Your goal :: Copy the data below line for line, with no changes.

A block of data
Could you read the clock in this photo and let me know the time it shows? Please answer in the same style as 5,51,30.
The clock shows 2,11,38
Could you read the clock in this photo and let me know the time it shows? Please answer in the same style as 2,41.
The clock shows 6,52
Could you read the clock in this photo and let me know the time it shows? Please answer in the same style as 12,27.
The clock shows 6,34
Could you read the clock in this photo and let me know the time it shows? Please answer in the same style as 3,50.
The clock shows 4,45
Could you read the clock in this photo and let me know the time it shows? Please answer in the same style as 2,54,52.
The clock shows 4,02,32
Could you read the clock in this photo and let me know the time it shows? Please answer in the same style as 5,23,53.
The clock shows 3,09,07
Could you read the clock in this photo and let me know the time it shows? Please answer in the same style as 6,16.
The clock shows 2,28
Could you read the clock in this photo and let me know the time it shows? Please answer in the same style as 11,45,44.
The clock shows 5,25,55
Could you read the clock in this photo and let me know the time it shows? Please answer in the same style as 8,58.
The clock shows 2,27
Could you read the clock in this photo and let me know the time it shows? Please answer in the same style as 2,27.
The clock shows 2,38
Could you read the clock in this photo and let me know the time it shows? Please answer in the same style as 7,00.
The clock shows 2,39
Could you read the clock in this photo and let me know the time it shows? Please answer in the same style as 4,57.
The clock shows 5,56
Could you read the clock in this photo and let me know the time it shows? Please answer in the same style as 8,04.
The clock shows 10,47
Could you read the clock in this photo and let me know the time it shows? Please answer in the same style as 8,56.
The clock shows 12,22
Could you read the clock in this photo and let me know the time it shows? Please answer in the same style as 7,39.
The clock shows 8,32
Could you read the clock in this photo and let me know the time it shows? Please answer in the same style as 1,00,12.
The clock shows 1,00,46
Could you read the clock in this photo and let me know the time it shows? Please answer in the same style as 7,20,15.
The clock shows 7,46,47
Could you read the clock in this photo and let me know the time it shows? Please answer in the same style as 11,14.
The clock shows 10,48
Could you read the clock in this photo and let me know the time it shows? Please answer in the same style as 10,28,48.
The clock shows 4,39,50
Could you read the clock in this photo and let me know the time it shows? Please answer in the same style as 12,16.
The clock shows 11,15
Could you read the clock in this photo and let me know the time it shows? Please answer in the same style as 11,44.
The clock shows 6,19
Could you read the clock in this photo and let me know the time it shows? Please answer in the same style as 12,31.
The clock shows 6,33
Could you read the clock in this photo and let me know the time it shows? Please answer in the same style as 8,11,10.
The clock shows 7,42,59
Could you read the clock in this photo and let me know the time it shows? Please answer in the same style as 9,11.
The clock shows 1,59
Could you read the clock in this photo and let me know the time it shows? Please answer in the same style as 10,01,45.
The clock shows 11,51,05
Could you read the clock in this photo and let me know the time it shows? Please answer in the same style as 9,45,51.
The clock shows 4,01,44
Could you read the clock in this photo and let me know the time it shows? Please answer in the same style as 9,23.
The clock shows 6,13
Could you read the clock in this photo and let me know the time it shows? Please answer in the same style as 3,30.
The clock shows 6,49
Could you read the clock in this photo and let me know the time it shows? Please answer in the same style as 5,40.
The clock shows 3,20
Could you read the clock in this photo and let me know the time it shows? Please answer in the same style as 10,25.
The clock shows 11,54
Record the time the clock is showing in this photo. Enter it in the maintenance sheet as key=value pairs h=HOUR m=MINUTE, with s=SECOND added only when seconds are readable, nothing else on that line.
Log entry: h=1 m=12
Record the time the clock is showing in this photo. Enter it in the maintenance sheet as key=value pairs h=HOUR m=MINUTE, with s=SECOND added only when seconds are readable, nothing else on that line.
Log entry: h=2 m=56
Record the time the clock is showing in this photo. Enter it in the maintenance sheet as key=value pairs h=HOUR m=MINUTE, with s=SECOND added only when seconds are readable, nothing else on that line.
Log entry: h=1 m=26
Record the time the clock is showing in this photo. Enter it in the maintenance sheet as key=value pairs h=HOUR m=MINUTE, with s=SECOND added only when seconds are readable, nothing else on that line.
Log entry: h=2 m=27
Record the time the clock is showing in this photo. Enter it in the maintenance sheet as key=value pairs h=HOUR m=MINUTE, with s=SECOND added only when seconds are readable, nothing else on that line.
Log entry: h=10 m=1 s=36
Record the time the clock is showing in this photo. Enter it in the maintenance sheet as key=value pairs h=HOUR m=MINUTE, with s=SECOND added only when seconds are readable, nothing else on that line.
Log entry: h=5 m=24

Final answer ::
Could you read the clock in this photo and let me know the time it shows? Please answer in the same style as 5,51,30.
The clock shows 2,11,38
Could you read the clock in this photo and let me know the time it shows? Please answer in the same style as 2,41.
The clock shows 6,52
Could you read the clock in this photo and let me know the time it shows? Please answer in the same style as 12,27.
The clock shows 6,34
Could you read the clock in this photo and let me know the time it shows? Please answer in the same style as 3,50.
The clock shows 4,45
Could you read the clock in this photo and let me know the time it shows? Please answer in the same style as 2,54,52.
The clock shows 4,02,32
Could you read the clock in this photo and let me know the time it shows? Please answer in the same style as 5,23,53.
The clock shows 3,09,07
Could you read the clock in this photo and let me know the time it shows? Please answer in the same style as 6,16.
The clock shows 2,28
Could you read the clock in this photo and let me know the time it shows? Please answer in the same style as 11,45,44.
The clock shows 5,25,55
Could you read the clock in this photo and let me know the time it shows? Please answer in the same style as 8,58.
The clock shows 2,27
Could you read the clock in this photo and let me know the time it shows? Please answer in the same style as 2,27.
The clock shows 2,38
Could you read the clock in this photo and let me know the time it shows? Please answer in the same style as 7,00.
The clock shows 2,39
Could you read the clock in this photo and let me know the time it shows? Please answer in the same style as 4,57.
The clock shows 5,56
Could you read the clock in this photo and let me know the time it shows? Please answer in the same style as 8,04.
The clock shows 10,47
Could you read the clock in this photo and let me know the time it shows? Please answer in the same style as 8,56.
The clock shows 12,22
Could you read the clock in this photo and let me know the time it shows? Please answer in the same style as 7,39.
The clock shows 8,32
Could you read the clock in this photo and let me know the time it shows? Please answer in the same style as 1,00,12.
The clock shows 1,00,46
Could you read the clock in this photo and let me know the time it shows? Please answer in the same style as 7,20,15.
The clock shows 7,46,47
Could you read the clock in this photo and let me know the time it shows? Please answer in the same style as 11,14.
The clock shows 10,48
Could you read the clock in this photo and let me know the time it shows? Please answer in the same style as 10,28,48.
The clock shows 4,39,50
Could you read the clock in this photo and let me know the time it shows? Please answer in the same style as 12,16.
The clock shows 11,15
Could you read the clock in this photo and let me know the time it shows? Please answer in the same style as 11,44.
The clock shows 6,19
Could you read the clock in this photo and let me know the time it shows? Please answer in the same style as 12,31.
The clock shows 6,33
Could you read the clock in this photo and let me know the time it shows? Please answer in the same style as 8,11,10.
The clock shows 7,42,59
Could you read the clock in this photo and let me know the time it shows? Please answer in the same style as 9,11.
The clock shows 1,59
Could you read the clock in this photo and let me know the time it shows? Please answer in the same style as 10,01,45.
The clock shows 11,51,05
Could you read the clock in this photo and let me know the time it shows? Please answer in the same style as 9,45,51.
The clock shows 4,01,44
Could you read the clock in this photo and let me know the time it shows? Please answer in the same style as 9,23.
The clock shows 6,13
Could you read the clock in this photo and let me know the time it shows? Please answer in the same style as 3,30.
The clock shows 6,49
Could you read the clock in this photo and let me know the time it shows? Please answer in the same style as 5,40.
The clock shows 3,20
Could you read the clock in this photo and let me know the time it shows? Please answer in the same style as 10,25.
The clock shows 11,54
Record the time the clock is showing in this photo. Enter it in the maintenance sheet as key=value pairs h=HOUR m=MINUTE, with s=SECOND added only when seconds are readable, nothing else on that line.
Log entry: h=1 m=12
Record the time the clock is showing in this photo. Enter it in the maintenance sheet as key=value pairs h=HOUR m=MINUTE, with s=SECOND added only when seconds are readable, nothing else on that line.
Log entry: h=2 m=56
Record the time the clock is showing in this photo. Enter it in the maintenance sheet as key=value pairs h=HOUR m=MINUTE, with s=SECOND added only when seconds are readable, nothing else on that line.
Log entry: h=1 m=26
Record the time the clock is showing in this photo. Enter it in the maintenance sheet as key=value pairs h=HOUR m=MINUTE, with s=SECOND added only when seconds are readable, nothing else on that line.
Log entry: h=2 m=27
Record the time the clock is showing in this photo. Enter it in the maintenance sheet as key=value pairs h=HOUR m=MINUTE, with s=SECOND added only when seconds are readable, nothing else on that line.
Log entry: h=10 m=1 s=36
Record the time the clock is showing in this photo. Enter it in the maintenance sheet as key=value pairs h=HOUR m=MINUTE, with s=SECOND added only when seconds are readable, nothing else on that line.
Log entry: h=5 m=24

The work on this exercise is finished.